Getting Started with DirectML

If you’re a developer looking to benefit from hardware accelerated machine learning through DirectML, get started today with the framework, package, or application that works best for you:

	Windows ML	ONNX Runtime with DirectML	TensorFlow with DirectML	Lobe	DirectML
Use Case	The best developer experience for ONNX model inferencing on Windows.	Cross platform C API for ONNX model inferencing.	Hardware accelerated model training on any DirectX 12 GPU.	An easy to use app that has everything needed to train custom machine learning models.	Provides flexibility with direct access to DirectX 12 resources for high-performance frameworks and applications.
Documentation	MS Docs	GitHub	GitHub and MS Docs	Lobe.ai	GitHub and MS Docs
Distribution	Windows SDK or NuGet: Microsoft.AI.MachineLearning	NuGet: Microsoft.ML.OnnxRuntime.DirectML	PyPI Package: tensorflow-directml	Application: Lobe	Windows SDK or NuGet: Microsoft.AI.DirectML
DirectML Support	Inference	Inference	Inference and Training	Inference and Training	Inference and Training

In addition to all of the investments we’ve updated our documentation bringing more detail than ever before along with new code samples and learning resources, making it easier to integrate DirectML with your application. We’ve also added new content for developers to the DirectML GitHub repo:

· DirectMLX, a new C++ library that wraps DirectML to enable easier and simpler usage, especially for combining operators into blocks or even into complete models.

· PyDirectML, a Python binding to quickly experiment with DirectML and the Python samples without writing a full C++ sample.

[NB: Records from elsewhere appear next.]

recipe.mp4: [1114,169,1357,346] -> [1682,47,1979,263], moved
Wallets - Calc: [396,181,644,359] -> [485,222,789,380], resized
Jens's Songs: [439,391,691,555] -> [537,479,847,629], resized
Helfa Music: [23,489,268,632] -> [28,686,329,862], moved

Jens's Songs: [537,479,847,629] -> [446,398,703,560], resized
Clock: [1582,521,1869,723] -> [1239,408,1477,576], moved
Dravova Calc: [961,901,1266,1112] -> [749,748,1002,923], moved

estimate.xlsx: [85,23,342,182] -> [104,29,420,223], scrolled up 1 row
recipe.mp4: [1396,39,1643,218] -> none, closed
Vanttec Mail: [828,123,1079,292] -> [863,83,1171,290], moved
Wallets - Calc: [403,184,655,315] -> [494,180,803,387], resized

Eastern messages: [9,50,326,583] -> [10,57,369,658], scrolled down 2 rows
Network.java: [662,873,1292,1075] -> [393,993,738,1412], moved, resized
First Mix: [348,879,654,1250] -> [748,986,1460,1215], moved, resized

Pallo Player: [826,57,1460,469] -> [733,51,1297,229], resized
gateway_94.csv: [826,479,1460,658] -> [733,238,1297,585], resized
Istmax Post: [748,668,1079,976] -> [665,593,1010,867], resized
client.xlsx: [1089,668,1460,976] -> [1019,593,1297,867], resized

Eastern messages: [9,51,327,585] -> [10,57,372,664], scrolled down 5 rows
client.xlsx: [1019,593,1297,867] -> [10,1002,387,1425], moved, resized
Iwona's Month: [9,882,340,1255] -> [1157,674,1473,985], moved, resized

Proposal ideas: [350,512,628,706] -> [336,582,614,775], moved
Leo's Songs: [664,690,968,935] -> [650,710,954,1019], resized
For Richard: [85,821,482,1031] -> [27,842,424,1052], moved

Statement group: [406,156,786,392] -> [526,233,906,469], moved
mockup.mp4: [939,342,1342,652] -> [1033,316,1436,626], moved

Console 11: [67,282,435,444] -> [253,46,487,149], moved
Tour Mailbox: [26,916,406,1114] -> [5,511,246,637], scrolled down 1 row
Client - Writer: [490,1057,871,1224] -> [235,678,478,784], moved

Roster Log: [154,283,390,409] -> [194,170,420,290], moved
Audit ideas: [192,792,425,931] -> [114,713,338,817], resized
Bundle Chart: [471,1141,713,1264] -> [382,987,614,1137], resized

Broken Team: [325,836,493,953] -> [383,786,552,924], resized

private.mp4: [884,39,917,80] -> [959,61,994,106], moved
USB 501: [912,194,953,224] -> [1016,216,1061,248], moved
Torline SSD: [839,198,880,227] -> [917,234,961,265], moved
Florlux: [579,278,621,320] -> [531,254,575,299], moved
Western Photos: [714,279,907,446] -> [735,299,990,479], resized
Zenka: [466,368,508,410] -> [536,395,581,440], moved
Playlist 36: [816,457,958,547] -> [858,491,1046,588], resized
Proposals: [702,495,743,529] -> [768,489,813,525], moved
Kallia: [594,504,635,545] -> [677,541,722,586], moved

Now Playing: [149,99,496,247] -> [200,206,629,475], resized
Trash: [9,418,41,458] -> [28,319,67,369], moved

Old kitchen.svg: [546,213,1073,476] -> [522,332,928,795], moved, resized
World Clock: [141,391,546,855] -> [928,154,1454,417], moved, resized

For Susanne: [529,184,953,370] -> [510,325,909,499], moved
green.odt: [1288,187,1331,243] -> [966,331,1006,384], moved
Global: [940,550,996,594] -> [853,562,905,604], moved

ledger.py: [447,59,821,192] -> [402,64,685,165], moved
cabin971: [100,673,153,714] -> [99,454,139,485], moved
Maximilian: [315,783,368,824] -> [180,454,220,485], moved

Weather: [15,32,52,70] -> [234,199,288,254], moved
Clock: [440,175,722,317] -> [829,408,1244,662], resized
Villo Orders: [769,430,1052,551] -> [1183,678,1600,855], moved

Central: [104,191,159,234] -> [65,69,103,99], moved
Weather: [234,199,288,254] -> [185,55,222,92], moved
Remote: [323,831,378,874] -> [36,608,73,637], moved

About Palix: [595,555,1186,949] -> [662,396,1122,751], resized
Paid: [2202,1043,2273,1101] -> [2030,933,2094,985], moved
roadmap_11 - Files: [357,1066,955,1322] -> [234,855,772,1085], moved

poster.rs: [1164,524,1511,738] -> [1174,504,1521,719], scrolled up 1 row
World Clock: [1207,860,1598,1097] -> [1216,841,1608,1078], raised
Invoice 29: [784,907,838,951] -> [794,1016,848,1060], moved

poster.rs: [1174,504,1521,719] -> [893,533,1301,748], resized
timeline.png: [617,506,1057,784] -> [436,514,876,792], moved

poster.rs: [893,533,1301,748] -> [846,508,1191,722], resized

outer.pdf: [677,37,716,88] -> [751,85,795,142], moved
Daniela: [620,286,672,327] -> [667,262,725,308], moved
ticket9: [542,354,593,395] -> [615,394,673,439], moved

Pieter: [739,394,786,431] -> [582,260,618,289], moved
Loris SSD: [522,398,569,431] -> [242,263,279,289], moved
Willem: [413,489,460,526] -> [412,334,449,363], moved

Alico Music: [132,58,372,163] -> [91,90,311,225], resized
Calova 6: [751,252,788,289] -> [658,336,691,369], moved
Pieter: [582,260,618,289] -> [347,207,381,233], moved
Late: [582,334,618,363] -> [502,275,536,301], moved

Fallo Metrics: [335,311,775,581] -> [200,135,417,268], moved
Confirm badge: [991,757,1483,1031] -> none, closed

· Sample applications in both C++ and Python, including a full end-to-end implementation of real-time object detection using YOLOv4.

This post only scratches the surface of what’s possible with machine learning and DirectML, and we’re excited to see where developers take DirectML next! Stay tuned to the DirectML GitHub for new resources and future updates on the investments we’re making.

Editor’s note – Jan. 28, 2021: The post was updated post-publication with changes to the images.